### Задания к упражнению
a – Кто, согласно отрывку об отношении к собственному народу, открыто культивировал такое отношение к восточноевропейскому еврейству?
b – Пожалуйста, продолжите отрывок об отношении к собственному народу, начав сразу после его последнего предложения.

### Исходный отрывок
■ ■ ■

Тут читатель памятливый с легкостью схватит меня за руку: так ты ведь изложил как раз ту точку зрения, что ты упоминал в самом начале — дескать, от большой психологической пластичности мы просто смотрим на себя глазами окружающих. Нет, отвечу я, разница есть. То пристальное и зоркое (сплошь и рядом — осудительное) отношение к собственному народу, которое я описал только что, проистекает из желания видеть лично себя в лучшем свете, как бы отделиться и обособиться от малосимпатичной общей массы, кажущейся слитной неприязненному взгляду. Я не такой, как эти, я хороший, хоть я и еврей. Такое отношение к восточноевропейскому еврейству открыто культивировали, например, немецкие евреи, полагавшие себя такими культурными и высокоразвитыми, такими немцами, что вовсе были им не соплеменники те темные замшелые евреи, что, к примеру, жили в Польше и на Украине. Что судьба их оказалась одинаковой, не стоит и напоминать. Короче, я о том, что наше осудительство своих — оно от острого желания возрадоваться собственному иллюзорному слиянию со всем человечеством. Когда б на это человечество мы посмотрели столь же проницательно, у нас это желание весьма ослабло бы. Но мы ко всем подслеповато снисходительны. И мы веками жарко жаждем слиться с большинством. Увы, но так устроен человек, не мне его за это порицать.

■ ■ ■

(Сохранённые данные)
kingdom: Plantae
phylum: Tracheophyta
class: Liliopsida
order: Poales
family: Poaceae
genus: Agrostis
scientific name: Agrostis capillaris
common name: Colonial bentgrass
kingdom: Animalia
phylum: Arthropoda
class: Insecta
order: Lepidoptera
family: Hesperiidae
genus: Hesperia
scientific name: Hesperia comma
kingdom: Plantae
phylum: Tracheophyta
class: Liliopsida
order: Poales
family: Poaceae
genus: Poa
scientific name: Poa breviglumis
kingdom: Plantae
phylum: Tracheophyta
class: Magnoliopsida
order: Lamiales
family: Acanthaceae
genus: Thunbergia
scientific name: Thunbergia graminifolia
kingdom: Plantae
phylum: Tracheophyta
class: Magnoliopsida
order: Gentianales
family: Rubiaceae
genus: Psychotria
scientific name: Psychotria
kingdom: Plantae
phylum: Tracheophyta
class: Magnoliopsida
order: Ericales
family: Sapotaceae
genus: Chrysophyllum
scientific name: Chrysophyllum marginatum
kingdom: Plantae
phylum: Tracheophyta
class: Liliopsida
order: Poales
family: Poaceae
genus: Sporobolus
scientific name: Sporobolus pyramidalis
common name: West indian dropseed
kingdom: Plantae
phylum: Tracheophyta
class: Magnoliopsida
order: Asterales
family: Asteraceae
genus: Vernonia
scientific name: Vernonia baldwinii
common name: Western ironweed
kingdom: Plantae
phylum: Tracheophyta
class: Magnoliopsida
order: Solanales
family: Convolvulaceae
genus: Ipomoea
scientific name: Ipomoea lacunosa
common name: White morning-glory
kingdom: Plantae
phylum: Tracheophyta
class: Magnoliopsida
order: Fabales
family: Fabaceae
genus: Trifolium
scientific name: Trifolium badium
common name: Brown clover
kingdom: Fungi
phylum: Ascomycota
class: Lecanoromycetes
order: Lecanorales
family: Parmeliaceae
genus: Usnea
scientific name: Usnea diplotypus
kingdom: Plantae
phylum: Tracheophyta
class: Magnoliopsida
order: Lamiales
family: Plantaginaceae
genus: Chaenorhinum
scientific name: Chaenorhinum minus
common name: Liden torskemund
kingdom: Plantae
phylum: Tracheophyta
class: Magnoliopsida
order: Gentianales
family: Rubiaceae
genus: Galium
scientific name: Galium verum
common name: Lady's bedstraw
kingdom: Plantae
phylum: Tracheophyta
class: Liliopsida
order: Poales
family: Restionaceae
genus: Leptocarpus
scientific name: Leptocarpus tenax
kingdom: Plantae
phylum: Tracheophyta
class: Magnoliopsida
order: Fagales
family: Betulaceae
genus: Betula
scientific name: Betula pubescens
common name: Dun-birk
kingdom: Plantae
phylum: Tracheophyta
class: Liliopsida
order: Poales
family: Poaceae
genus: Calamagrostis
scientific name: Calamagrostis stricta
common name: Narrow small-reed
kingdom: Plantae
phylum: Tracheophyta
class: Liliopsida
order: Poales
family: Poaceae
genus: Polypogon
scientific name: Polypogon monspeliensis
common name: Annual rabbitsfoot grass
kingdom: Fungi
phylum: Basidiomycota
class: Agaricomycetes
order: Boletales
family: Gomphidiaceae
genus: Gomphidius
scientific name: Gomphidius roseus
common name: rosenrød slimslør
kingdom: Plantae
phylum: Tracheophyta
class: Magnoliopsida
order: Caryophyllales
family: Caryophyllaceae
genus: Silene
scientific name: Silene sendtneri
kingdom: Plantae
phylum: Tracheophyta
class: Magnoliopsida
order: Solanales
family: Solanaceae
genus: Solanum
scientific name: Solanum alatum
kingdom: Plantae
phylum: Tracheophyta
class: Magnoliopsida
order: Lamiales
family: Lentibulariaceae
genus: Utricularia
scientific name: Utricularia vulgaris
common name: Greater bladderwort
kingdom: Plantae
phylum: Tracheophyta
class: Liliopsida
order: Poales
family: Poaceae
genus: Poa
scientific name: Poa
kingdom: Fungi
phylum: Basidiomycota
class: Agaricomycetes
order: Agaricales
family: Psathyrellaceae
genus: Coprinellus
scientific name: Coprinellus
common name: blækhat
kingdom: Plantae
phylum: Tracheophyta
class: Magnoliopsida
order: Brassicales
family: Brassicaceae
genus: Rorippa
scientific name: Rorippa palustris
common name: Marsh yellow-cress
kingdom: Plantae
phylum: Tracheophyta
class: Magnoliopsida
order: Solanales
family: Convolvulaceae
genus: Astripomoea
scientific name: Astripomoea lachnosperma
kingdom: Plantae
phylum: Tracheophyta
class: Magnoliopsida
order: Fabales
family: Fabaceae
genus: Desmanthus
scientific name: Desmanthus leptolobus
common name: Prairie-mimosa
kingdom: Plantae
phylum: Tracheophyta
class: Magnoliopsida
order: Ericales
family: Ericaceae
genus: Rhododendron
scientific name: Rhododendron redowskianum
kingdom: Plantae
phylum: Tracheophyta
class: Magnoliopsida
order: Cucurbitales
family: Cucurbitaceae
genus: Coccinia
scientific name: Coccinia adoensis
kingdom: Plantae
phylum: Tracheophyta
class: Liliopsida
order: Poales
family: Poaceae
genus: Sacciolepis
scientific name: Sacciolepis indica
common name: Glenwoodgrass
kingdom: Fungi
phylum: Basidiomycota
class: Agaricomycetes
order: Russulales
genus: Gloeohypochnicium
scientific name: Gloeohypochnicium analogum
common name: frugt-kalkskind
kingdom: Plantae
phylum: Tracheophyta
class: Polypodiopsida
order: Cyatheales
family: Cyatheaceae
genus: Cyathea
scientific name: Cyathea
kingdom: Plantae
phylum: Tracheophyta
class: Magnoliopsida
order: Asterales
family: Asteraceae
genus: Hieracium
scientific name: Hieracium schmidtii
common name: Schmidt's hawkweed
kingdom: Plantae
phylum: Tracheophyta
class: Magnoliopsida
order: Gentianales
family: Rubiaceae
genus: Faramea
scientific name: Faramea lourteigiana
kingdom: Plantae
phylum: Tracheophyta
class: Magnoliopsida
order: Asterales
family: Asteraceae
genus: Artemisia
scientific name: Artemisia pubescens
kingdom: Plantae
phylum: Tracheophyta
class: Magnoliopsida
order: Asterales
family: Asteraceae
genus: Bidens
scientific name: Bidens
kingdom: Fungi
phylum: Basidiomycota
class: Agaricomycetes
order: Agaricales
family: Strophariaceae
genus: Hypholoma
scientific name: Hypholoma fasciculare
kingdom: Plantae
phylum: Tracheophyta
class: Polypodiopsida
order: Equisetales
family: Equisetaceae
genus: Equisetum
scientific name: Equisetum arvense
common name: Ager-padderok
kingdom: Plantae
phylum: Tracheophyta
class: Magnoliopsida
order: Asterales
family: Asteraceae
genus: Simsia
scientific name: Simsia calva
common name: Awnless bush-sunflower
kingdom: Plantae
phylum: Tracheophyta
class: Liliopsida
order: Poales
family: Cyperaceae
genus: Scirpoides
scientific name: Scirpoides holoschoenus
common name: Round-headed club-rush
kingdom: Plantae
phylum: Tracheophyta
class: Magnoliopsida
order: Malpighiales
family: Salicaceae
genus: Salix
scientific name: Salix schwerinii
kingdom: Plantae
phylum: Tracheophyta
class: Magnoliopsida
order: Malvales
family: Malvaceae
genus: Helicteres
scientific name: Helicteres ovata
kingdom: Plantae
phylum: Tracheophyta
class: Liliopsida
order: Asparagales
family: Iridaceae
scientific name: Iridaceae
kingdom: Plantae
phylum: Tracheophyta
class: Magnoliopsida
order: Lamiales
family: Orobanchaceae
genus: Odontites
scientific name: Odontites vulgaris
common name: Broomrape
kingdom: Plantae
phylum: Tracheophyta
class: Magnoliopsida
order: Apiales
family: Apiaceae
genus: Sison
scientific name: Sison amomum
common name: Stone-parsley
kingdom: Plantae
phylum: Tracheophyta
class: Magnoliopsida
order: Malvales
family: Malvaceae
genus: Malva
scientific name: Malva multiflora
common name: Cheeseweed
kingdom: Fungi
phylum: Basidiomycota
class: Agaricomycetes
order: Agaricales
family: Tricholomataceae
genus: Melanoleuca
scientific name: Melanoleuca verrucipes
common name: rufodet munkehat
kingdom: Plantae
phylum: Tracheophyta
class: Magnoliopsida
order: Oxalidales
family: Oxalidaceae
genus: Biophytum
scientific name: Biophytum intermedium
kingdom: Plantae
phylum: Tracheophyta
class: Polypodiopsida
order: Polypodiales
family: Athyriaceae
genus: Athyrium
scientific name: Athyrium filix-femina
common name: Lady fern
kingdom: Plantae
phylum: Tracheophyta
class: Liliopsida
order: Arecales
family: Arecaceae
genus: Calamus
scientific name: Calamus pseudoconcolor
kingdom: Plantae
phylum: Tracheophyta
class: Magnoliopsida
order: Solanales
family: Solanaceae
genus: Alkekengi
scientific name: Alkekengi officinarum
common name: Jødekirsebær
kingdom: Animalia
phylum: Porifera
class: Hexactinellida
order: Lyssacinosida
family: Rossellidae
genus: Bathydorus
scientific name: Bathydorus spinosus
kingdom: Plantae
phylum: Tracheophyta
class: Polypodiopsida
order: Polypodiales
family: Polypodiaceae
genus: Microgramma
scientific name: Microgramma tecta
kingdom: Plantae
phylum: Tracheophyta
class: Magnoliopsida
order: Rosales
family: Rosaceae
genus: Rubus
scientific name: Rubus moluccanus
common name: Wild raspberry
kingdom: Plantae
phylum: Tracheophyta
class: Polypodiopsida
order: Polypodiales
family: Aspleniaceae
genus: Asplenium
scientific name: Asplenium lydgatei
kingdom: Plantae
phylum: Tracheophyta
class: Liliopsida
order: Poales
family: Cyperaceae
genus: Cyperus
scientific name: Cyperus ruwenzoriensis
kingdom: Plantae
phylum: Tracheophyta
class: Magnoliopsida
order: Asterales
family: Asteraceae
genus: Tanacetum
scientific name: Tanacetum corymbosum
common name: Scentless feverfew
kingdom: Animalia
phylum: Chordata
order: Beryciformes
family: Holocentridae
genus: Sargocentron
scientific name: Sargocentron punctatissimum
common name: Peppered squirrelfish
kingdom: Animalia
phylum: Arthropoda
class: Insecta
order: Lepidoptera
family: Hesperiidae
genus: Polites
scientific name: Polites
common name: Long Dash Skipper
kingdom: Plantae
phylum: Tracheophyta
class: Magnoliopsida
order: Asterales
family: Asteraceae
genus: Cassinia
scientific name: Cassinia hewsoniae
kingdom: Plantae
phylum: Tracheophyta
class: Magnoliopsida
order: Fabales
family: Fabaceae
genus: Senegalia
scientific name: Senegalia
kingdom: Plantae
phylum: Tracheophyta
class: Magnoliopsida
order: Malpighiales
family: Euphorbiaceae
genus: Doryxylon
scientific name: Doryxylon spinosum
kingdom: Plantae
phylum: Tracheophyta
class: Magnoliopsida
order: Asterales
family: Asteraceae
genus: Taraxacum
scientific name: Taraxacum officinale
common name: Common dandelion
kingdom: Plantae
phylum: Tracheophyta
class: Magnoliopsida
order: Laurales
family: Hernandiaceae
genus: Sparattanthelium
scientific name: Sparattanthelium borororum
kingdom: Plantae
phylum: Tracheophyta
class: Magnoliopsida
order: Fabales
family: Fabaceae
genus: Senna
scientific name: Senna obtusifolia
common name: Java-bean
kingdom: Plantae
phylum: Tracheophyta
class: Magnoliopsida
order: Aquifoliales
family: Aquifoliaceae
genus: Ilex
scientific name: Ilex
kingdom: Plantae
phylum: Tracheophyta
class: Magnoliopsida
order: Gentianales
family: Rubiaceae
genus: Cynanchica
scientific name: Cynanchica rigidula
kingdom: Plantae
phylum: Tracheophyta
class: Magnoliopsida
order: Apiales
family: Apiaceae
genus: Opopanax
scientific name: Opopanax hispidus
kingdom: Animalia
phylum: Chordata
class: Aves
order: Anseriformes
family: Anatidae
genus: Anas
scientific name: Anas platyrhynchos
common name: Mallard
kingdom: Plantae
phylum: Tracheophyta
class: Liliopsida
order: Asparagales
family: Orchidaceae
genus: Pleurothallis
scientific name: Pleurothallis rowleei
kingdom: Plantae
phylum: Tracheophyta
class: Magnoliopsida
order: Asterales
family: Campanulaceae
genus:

■ ■ ■

### Результаты упражнения
a – Немецкие евреи.

b –
В Израиле нас ожидало болезненное сокрушение мифа о вековечном единении еврейства. Наша пресловутая пластичность сыграла с нами забавную и горестную шутку: сюда приехали евреи самых разных национальностей. Нет, я нисколько не оговорился: приехали яркие представители тех народов, среди которых они жили. И трещины разлада и непонимания тут пролегают по линиям совершенно неожиданным. Евреи светские и евреи религиозные, евреи восточные и западные. Ибо евреи из Марокко и Узбекистана, из России и Йемена, из Эфиопии и Грузии — так похожи на народы тех стран, откуда вышли, что порой с трудом находят общий язык, и легкий оттенок снисходительного презрения витает в наших разговорах друг о друге. Те слова, что говорят порой о соплеменниках российского разлива разные высокие раввины (люди с очевидностью глубокой веры, только очень уж кавалерийского ума), — составили бы счастье для любой черносотенной печати. Но невидимые миру трещины проходят и между евреями религиозными, ибо сильно разветвились за века их религиозно-партийные пристрастия. Запрет на осуждение друг друга соблюдают они тщательно и прочно, только нет-нет, а проскользнет их подлинное отношение к позорно заблуждающимся единоверцам. А порою этот чисто идеологический разлад всплывает вдруг отчетливо и ярко. И тогда такое можно прочитать, что хочется составить том по типу тех, что называются «Евреи шутят», и назвать эту заведомо толстую и удивительную миру книгу — «Свод еврейской глупости». Я поясню это простым примером.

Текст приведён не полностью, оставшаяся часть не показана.